The question remains on how farmgate milk prices will develop given the pressures on margins through the supply chain.

Milk production

Minimal growth in domestic milk supplies is expected for the remainder of 2021. Based on the latest forecast, total deliveries in the UK for 2021 are expected to reach just over 15bn litres, only 80m litres more than deliveries in 2020.

To date (Jan-Sep), UK farmers have delivered 11.4bn litres of this, meaning we would expect around 3.6bn litres to be delivered in the final 3 months of the year, marginally less than deliveries in the final quarter in 2020.

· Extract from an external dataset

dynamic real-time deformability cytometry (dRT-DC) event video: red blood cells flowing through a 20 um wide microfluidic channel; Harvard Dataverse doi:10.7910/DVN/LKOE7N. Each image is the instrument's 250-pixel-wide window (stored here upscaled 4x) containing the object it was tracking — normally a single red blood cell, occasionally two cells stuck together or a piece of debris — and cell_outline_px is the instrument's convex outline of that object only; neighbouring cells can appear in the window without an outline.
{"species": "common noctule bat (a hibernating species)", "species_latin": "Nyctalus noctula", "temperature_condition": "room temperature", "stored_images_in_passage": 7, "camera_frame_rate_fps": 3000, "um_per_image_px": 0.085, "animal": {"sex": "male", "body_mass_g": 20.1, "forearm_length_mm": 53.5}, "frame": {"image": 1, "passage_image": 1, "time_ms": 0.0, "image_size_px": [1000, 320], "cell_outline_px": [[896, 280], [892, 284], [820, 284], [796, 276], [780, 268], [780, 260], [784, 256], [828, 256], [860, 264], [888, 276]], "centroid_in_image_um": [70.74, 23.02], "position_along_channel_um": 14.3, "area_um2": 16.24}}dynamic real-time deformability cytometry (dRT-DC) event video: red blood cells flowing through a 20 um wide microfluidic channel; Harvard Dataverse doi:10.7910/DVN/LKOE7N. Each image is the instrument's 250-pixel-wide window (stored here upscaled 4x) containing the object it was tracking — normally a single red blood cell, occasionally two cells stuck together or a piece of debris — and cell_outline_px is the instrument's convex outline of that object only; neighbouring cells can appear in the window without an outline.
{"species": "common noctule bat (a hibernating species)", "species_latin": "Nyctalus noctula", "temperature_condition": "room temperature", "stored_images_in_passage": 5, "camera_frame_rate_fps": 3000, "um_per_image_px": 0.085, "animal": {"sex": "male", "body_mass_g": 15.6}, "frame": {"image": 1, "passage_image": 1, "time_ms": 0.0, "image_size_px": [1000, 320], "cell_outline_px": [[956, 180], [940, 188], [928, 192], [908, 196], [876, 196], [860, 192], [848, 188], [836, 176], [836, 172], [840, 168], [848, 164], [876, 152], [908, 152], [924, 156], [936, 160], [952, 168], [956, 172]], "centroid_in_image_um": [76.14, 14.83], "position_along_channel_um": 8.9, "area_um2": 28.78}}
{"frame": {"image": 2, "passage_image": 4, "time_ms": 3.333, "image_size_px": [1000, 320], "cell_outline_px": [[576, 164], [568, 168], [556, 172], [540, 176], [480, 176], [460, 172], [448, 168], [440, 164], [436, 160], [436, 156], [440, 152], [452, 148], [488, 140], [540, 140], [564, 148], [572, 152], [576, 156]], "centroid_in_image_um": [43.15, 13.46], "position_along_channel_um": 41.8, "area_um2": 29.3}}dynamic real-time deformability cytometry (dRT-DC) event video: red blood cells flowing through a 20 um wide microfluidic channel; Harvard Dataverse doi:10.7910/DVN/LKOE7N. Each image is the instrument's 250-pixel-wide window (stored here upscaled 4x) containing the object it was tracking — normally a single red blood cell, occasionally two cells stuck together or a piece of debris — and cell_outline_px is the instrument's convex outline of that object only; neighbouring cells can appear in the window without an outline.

Weighing on production levels in the UK, are rising costs of the ‘big three’ - feed, fertiliser and fuel – and the impact of this on margins. While milk prices have been generally rising through the past 12 months to average between 28-30ppl, they are increasingly being eroded by input cost inflation.

Product availability

The relatively limited growth in milk deliveries, combined with the gradual return of out-of-home demand, has meant product availability for most products on the UK market has tightened.

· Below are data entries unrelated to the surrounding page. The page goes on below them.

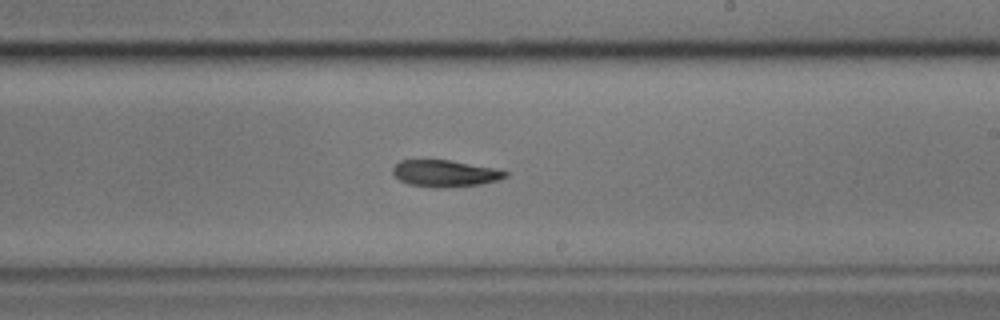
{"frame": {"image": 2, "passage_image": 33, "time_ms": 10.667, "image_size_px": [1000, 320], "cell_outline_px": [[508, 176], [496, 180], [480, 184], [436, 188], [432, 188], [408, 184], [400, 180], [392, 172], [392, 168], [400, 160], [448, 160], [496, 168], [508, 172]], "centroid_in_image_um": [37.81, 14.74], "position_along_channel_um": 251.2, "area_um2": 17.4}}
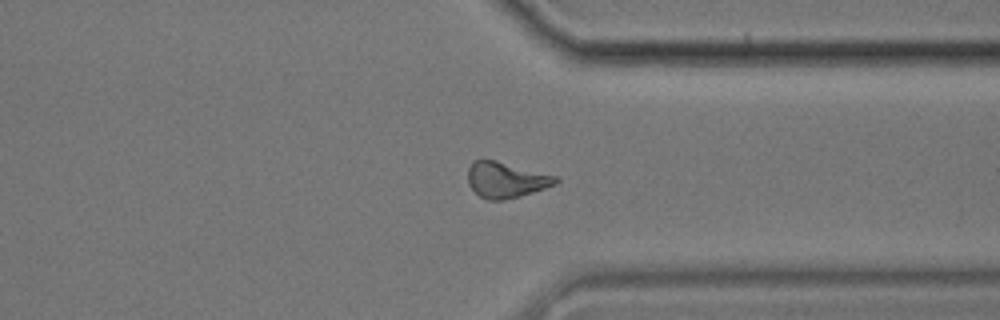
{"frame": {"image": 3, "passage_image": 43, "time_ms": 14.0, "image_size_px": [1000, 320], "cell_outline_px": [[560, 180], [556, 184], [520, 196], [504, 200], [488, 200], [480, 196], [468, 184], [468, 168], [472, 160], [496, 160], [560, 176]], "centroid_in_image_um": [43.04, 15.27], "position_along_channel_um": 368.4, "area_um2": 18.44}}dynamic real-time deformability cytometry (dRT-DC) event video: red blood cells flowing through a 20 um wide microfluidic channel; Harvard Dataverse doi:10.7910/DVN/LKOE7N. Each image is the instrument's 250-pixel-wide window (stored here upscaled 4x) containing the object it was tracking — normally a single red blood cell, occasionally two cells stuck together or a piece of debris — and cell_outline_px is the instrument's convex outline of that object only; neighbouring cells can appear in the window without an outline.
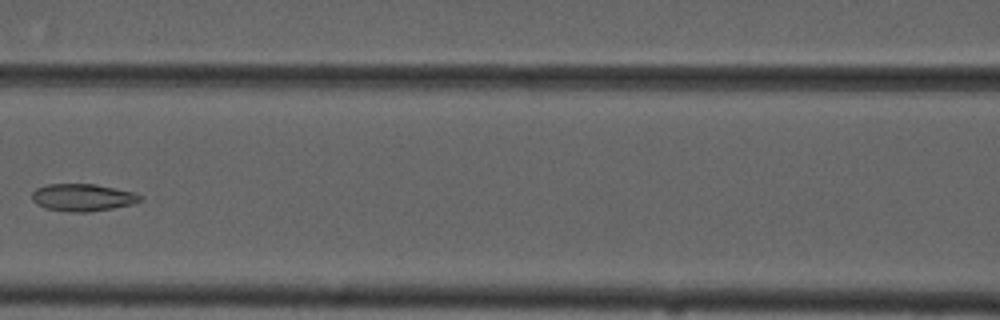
{"species": "common noctule bat (a hibernating species)", "species_latin": "Nyctalus noctula", "temperature_condition": "cold", "stored_images_in_passage": 7, "camera_frame_rate_fps": 3000, "um_per_image_px": 0.085, "animal": {"sex": "male", "forearm_length_mm": 52.5}, "frame": {"image": 1, "passage_image": 7, "time_ms": 8.0, "image_size_px": [1000, 320], "cell_outline_px": [[144, 200], [132, 204], [112, 208], [88, 212], [68, 212], [44, 208], [32, 200], [32, 192], [36, 188], [48, 184], [96, 184], [136, 192], [144, 196]], "centroid_in_image_um": [7.07, 16.78], "position_along_channel_um": 159.5, "area_um2": 17.46}}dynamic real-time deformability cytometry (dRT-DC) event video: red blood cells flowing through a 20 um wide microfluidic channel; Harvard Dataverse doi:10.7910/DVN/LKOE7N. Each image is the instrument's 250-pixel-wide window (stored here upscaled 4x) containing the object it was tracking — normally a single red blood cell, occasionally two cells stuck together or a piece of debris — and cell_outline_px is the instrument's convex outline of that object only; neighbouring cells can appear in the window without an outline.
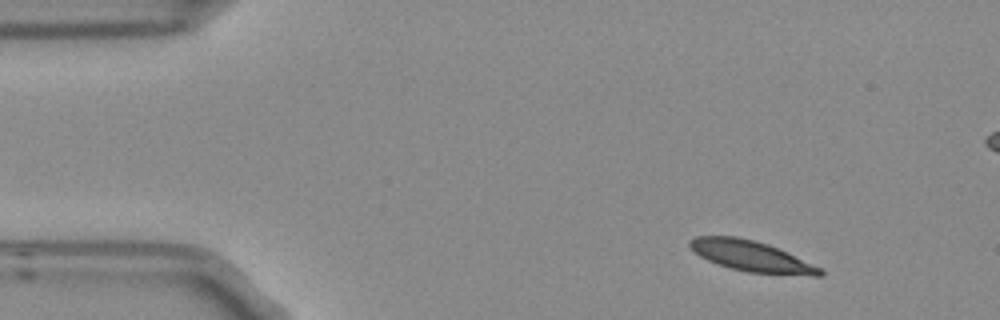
{"species": "Egyptian fruit bat (a non-hibernating species)", "species_latin": "Rousettus aegyptiacus", "temperature_condition": "room temperature", "stored_images_in_passage": 4, "segment_of_instrument_passage": [1, 2], "camera_frame_rate_fps": 3000, "um_per_image_px": 0.085, "frame": {"image": 1, "passage_image": 1, "time_ms": 0.0, "image_size_px": [1000, 320], "cell_outline_px": [[824, 276], [812, 276], [748, 272], [732, 268], [708, 260], [700, 256], [688, 244], [688, 240], [696, 236], [736, 236], [768, 244], [812, 264], [820, 268], [824, 272]], "centroid_in_image_um": [63.86, 21.77], "position_along_channel_um": 21.1, "area_um2": 22.83}}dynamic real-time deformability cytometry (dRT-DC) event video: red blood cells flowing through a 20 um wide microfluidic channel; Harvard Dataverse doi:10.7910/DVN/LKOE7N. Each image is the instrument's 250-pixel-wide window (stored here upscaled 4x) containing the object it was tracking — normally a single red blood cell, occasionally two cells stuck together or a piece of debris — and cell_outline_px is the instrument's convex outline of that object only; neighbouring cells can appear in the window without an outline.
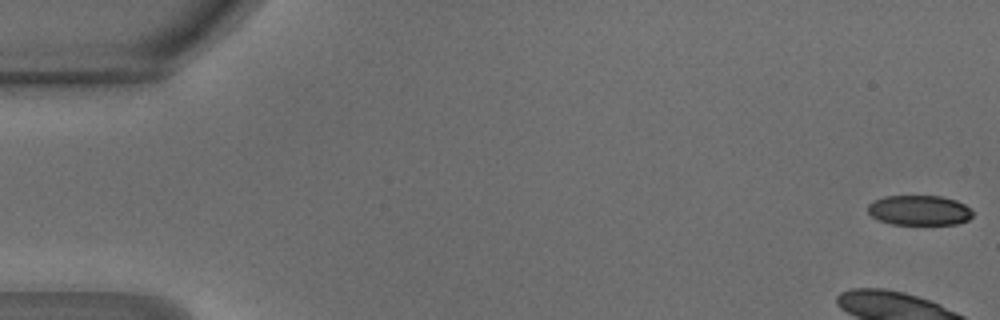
{"species": "common noctule bat (a hibernating species)", "species_latin": "Nyctalus noctula", "temperature_condition": "warm", "stored_images_in_passage": 47, "camera_frame_rate_fps": 3000, "um_per_image_px": 0.085, "animal": {"sex": "male", "body_mass_g": 18.8}, "frame": {"image": 1, "passage_image": 1, "time_ms": 0.0, "image_size_px": [1000, 320], "cell_outline_px": [[972, 216], [968, 220], [956, 224], [892, 224], [880, 220], [872, 216], [868, 212], [868, 204], [872, 200], [884, 196], [940, 196], [956, 200], [964, 204], [972, 212]], "centroid_in_image_um": [78.11, 17.87], "position_along_channel_um": 6.9, "area_um2": 18.26}}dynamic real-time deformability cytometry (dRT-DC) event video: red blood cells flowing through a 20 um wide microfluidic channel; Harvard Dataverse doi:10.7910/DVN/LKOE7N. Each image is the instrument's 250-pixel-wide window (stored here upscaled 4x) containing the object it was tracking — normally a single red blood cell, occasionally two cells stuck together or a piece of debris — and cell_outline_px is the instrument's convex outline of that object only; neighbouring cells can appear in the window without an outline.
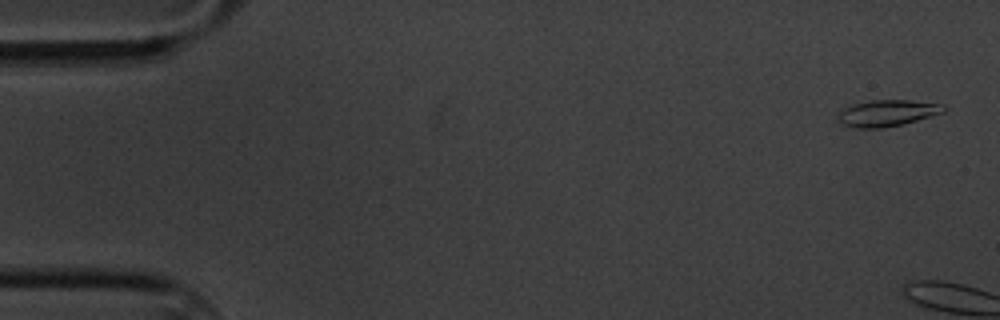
{"species": "common noctule bat (a hibernating species)", "species_latin": "Nyctalus noctula", "temperature_condition": "cold", "stored_images_in_passage": 5, "camera_frame_rate_fps": 3000, "um_per_image_px": 0.085, "animal": {"sex": "male", "body_mass_g": 20.1, "forearm_length_mm": 53.5}, "frame": {"image": 1, "passage_image": 2, "time_ms": 0.333, "image_size_px": [1000, 320], "cell_outline_px": [[948, 108], [944, 112], [904, 124], [880, 128], [856, 128], [840, 124], [836, 120], [836, 112], [852, 104], [872, 100], [908, 100], [944, 104]], "centroid_in_image_um": [75.37, 9.61], "position_along_channel_um": 9.6, "area_um2": 16.59}}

This, along with concerns of winter production and the potential for some manufacturers to hold some stocks due to issues with transport, has seen dairy product prices remain firm in recent months.

graph of uk dairy product availability Jan-Aug 21

While imports can help alleviate some of the pressure of tight domestic availability, this is unlikely to offer much relief. EU product pricing is currently at a premium to domestic markets for most products[1] as milk deliveries are not sufficient to improve low stock levels. Adding high transport costs into the mix further limits the ability of imports to take the pressure off rising prices.

Farmgate prices

Taken as a whole, the rising market returns would normally point towards increases in market-related farmgate milk prices. However, the trend in rising input costs is impacting the whole supply chain and could limit the benefit of rising wholesale prices on processor margins.

We would normally expect farmgate milk prices to move in line with market returns[2] after a period of time to allow for negotiating prices within contracts. However, processors are also facing rising costs across a range of inputs. The spiralling energy costs will be particularly challenging for some companies depending on their product mix and exposure to recent price hikes, as highlighted in the recent report from Kite Consulting. This will have an impact on the net value they will be able to recover from the market, and could limit their ability to increase milk prices if they can’t increase selling prices to their customers.

AHDB last reviewed the cost figures used in our market indicators (AMPE/MCVE) in July 2021, using the latest cost data from Office for National Statistics (ONS), covering quarter 1 2021. At that time, it was found the net impact of rising costs was minimal, reducing the indicators by 0.3ppl. Since then, energy prices have seen more significant increases, which will be reflected in the cost indexes from quarter three.

AHDB will next be reviewing the cost elements of the indicators upon publication of the ONS data for quarter three of this year in December, and will carry out quarterly reviews while input costs continue to move quickly.